» **To do**:
A. According to the post on usage stats and Redis, how many different IP addresses has the writer come to consider bots?
B. From the post on usage stats and Redis, reproduce word for word the portion running from "So, I have 3882" to "counts of hits.".
C. Write the next part of the post on usage stats and Redis, picking up right after its final sentence.

Monday 18 January 2010

Usage stats and Redis

Redis has been such a massively useful tool to me.

Recently, it has let me cut through access logs munging like a hot knife through butter, all with multiprocessing goodness.

Key things:

Using sets to manage botlists:

>>> from redis import Redis
>>> r = Redis()
>>> for bot in r.smembers("botlist"):
... print bot
...
lycos.txt
non_engines.txt
inktomi.txt
misc.txt
askjeeves.txt
oucs_bots
wisenut.txt
altavista.txt
msn.txt
googlebotlist.txt
>>> total = 0
>>> for bot in r.smembers("botlist"):
... total = total + r.scard(bot)
...
>>> total
3882

So, I have 3882 different IP addresses that I have built up that I consider bots.

Keeping counts and avoiding race-conditions

By using the Redis INCR command, it's easy to write little workers that run in their own process but which atomically increment counts of hits.

» **Source excerpt**:

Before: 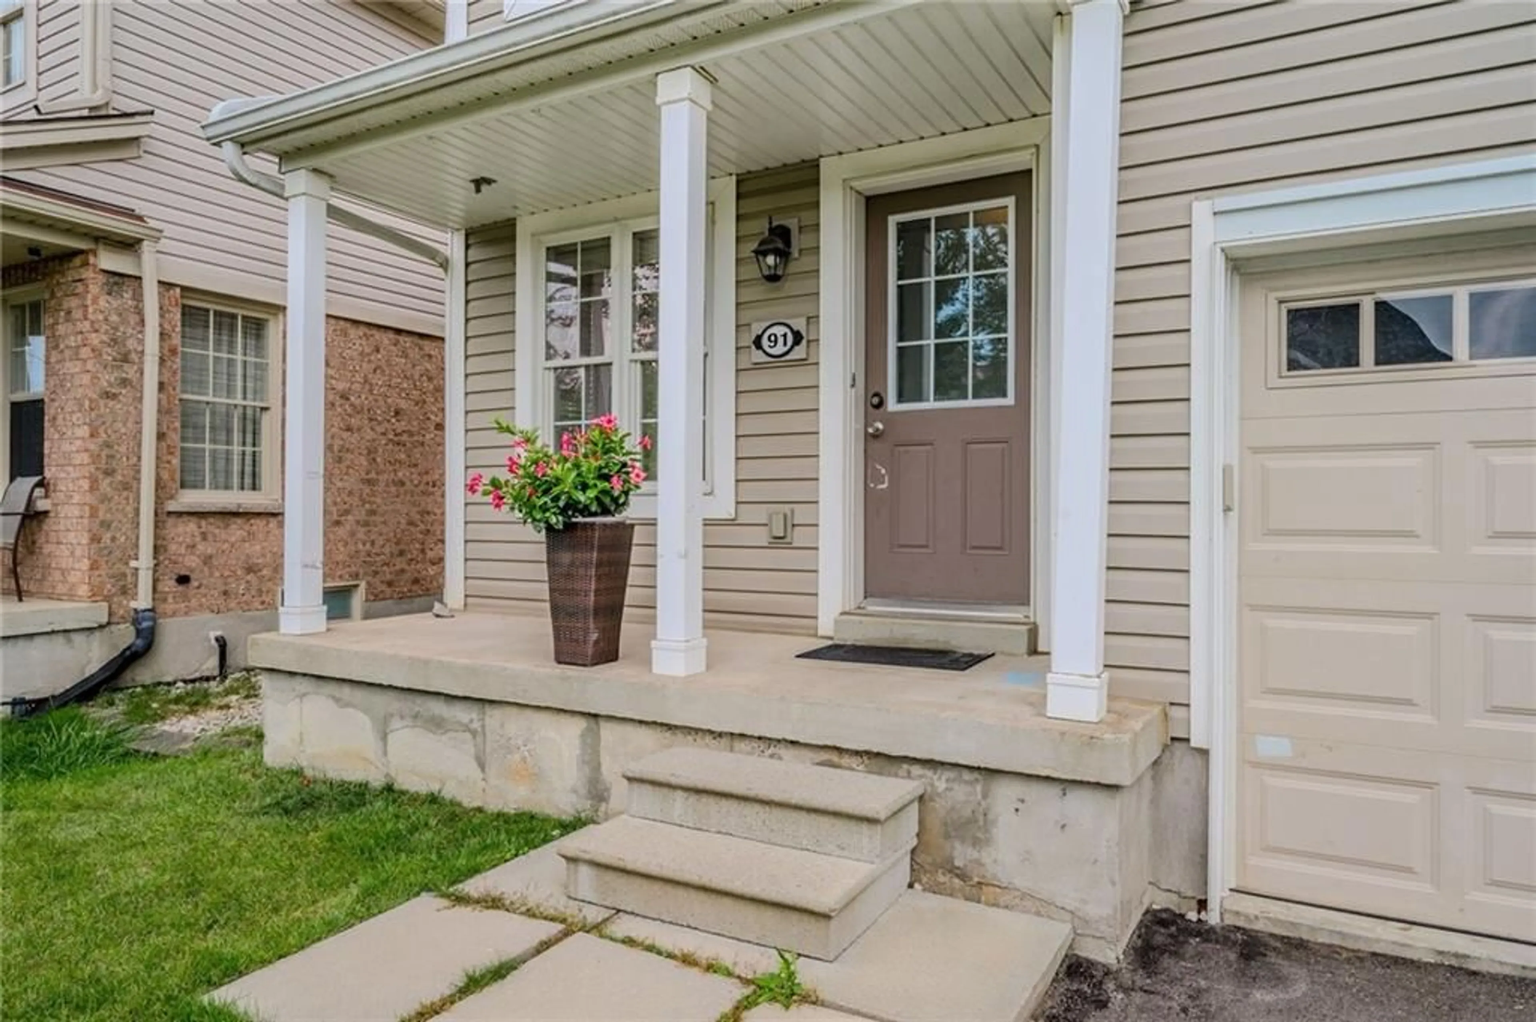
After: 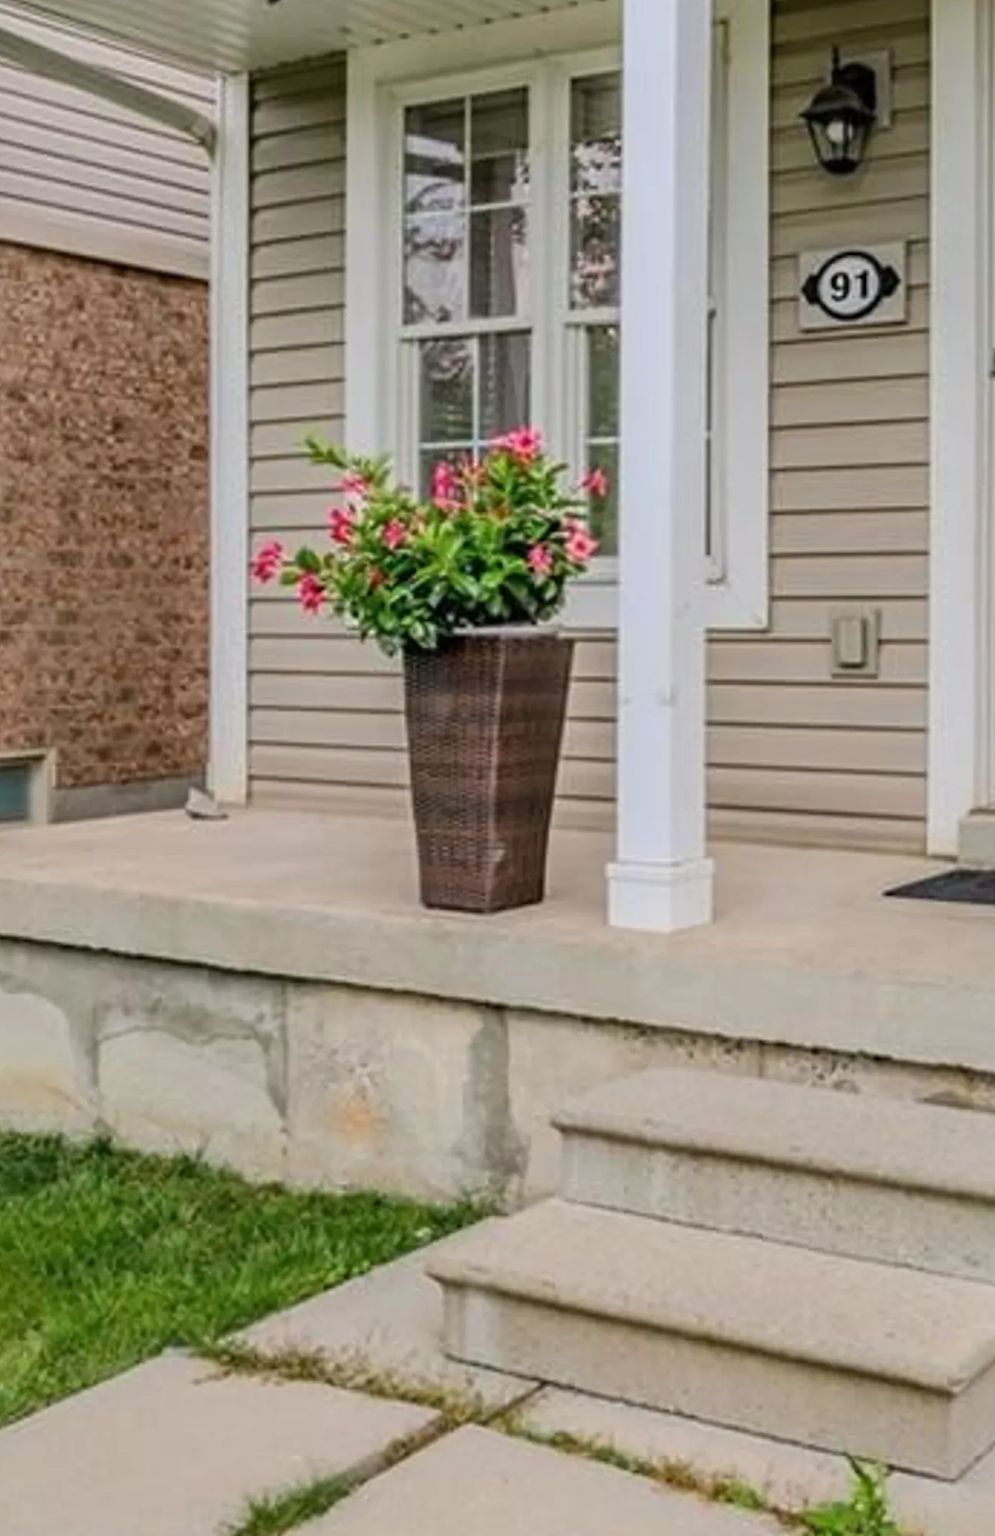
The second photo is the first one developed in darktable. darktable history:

» **Answers for this exercise**:
A. 3882

B.
So, I have 3882 different IP addresses that I have built up that I consider bots.

Keeping counts and avoiding race-conditions

By using the Redis INCR command, it's easy to write little workers that run in their own process but which atomically increment counts of hits.

C.
What does the stat system look like?

I am treating each line of the Apache-style log as a message that I am passing through a number of workers.

Queues

All in the same AMQP exchange: ("stats")

Queue "loglines" - msg's = A single log line in the Apache format. Can be sourced from either local logs or from the live service.

loglines is listened to by a debot.py worker, just one at the moment. This worker feeds three queues:

Queue "bothits" - log lines from a request that matches a bot IP

Queue "objectviews" - log lines from a request that was a record page view or item download

Queue "other" - log lines that I am presently not so interested in.

[These three queues are consumed by 3 loggers and these maintain a copy of the logs, pre-separated. These are designed to be temporary parts of the workflow, to be discarded once we know what we want from the logs.]

objectviews is subscribed to by a count.py worker which does the heavy crunching as shown below.

Debot.py

The first worker is 'debot.py' - this does the broad separation and checking of a logged event. In essence, it uses the Redis SISMEMBER command to see if the IP address is in the blacklists and if not, applies a few regex's to see if it is a record view and/or a download or something else.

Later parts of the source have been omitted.